Some people when they write to prisoners, are afraid to talking about their lives, what they are up to, thinking this may depress people banged up, especially prisoners with long sentences, or that they are not interested in your life. Although in some cases this may be true, on the whole a letter is the highpoint of the day for most prisoners. prison life is dead boring, and any news that livens it up, whether it’s about people they know or not, is generally welcome. Especially if you didn’t know them before they went to prison, they want to know about you, what your life is like etc. For people imprisoned from our movements and struggles it’s vital to keep them involved in the ongoing resistance – telling them about actions, sending them magazines if they want them, discussing ideas and strategies with them. Use your head though. Some people will just want to keep their head down till they get out.

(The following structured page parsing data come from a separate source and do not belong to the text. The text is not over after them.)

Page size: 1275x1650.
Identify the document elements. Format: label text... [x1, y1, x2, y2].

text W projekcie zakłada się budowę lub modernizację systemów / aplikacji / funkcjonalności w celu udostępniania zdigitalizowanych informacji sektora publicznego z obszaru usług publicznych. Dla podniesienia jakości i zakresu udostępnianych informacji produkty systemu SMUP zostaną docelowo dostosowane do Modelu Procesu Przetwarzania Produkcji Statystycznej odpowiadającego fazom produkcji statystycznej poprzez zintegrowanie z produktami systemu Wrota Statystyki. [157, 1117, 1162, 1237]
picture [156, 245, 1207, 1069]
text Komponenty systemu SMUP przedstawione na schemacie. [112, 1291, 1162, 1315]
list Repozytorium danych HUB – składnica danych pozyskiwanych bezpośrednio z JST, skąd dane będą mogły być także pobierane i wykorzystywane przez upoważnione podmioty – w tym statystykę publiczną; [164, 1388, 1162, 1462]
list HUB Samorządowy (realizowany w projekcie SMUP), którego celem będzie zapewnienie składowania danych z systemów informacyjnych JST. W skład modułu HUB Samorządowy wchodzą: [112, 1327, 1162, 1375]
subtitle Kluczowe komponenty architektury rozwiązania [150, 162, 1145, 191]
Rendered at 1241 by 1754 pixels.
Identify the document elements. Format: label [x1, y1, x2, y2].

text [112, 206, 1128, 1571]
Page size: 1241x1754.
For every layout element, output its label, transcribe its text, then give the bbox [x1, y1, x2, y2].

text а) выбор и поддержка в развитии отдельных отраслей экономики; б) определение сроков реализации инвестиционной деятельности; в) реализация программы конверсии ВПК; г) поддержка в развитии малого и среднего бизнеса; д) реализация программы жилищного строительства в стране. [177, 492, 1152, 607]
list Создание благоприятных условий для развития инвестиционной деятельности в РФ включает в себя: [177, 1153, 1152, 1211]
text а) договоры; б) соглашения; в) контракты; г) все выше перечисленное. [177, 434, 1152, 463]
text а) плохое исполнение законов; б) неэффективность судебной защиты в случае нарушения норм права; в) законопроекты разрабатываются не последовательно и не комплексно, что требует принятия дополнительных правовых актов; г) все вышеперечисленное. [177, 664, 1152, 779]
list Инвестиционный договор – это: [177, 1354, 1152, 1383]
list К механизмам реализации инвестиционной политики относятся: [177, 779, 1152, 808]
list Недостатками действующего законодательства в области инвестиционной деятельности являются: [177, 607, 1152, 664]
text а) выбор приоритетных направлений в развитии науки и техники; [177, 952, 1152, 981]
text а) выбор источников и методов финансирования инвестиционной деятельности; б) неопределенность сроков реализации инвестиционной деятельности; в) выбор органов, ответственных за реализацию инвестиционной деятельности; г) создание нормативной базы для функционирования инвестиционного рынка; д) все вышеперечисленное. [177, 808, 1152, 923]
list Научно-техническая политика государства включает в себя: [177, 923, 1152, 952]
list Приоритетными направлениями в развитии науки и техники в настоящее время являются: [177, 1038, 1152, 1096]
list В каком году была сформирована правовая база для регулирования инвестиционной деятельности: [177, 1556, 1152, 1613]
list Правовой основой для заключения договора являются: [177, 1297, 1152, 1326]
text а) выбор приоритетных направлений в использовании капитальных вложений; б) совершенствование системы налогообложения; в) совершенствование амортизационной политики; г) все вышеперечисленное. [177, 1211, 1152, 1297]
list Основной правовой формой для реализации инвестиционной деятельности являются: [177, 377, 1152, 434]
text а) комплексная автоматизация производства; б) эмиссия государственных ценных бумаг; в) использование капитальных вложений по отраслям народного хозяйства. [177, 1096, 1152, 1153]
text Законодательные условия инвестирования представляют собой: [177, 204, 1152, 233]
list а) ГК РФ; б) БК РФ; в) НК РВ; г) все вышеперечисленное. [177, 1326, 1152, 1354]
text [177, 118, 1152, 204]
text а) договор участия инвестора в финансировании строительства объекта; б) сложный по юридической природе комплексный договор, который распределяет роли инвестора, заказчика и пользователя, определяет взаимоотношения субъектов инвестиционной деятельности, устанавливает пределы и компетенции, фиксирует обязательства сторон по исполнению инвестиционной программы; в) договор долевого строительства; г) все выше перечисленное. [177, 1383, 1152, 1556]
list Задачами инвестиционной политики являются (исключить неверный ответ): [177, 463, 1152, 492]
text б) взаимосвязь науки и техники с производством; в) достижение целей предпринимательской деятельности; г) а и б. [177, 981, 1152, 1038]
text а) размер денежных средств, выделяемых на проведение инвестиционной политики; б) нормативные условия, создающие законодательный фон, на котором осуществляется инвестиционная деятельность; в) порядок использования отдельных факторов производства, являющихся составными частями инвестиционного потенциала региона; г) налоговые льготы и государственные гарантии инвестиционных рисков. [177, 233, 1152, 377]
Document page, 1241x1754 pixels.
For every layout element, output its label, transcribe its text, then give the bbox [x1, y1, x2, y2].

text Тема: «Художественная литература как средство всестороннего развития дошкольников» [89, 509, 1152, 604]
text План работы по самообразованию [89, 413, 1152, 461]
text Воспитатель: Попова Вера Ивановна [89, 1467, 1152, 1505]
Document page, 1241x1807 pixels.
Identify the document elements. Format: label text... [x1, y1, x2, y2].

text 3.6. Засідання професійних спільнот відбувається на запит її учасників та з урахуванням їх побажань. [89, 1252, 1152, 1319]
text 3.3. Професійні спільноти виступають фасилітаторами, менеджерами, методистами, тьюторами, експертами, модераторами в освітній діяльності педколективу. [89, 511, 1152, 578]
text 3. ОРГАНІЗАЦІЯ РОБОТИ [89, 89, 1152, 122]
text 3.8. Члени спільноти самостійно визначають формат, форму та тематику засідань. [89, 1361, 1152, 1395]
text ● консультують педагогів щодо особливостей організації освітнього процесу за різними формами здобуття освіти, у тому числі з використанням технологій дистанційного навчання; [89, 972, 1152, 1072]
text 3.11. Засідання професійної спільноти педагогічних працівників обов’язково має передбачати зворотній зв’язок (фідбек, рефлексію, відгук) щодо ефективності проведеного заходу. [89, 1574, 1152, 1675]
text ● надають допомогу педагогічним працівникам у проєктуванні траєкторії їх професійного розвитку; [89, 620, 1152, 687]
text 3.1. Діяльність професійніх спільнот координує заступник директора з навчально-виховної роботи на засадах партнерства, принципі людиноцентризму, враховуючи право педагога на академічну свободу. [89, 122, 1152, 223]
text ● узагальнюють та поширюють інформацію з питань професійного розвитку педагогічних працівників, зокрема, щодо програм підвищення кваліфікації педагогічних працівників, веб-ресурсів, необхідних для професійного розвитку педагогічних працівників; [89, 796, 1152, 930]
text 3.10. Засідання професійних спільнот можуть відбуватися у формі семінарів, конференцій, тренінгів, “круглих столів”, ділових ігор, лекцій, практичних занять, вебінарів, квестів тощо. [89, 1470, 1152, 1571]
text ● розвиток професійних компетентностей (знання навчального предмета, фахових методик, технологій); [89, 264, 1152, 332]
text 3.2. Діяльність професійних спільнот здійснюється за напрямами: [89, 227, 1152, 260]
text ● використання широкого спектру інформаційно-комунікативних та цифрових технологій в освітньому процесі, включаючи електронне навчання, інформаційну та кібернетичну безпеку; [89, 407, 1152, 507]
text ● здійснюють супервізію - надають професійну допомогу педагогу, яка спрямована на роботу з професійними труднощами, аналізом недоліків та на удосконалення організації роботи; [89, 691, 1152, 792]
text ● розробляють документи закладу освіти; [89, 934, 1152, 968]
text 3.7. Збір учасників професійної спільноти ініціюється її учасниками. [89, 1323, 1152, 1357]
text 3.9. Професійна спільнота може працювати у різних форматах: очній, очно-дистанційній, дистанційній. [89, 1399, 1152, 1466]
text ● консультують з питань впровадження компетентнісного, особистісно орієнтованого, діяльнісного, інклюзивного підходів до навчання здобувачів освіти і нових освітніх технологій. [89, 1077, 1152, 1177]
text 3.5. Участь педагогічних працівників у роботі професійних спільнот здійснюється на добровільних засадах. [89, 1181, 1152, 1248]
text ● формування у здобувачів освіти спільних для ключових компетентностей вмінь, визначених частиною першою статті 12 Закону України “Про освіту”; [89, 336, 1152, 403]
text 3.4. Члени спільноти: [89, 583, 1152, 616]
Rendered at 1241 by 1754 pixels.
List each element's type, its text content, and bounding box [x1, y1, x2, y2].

Remember that all letters are opened and looked through so don’t write stuff that could endanger anyone – this doesn’t mean you should be over paranoid and write one meaningless comment on the weather after the other. Be prepared to share a bit of your life to brighten up someone’s on the inside.
Petitioning David Cameron asking him to stop being a capitalist bastard might well be futile. But writing letters to relevant places requesting something realistic such as an appeal, transfer, vegan food etc on behalf of a prisoner can help improve their chances. Prisoners who seem to be ‘in the public eye’ do tend to be treated better.
There is so much more than can be done, up to you and your imagination and your contact with a prisoner, such as: publicity for the case, visits, financial support, pickets of prisons.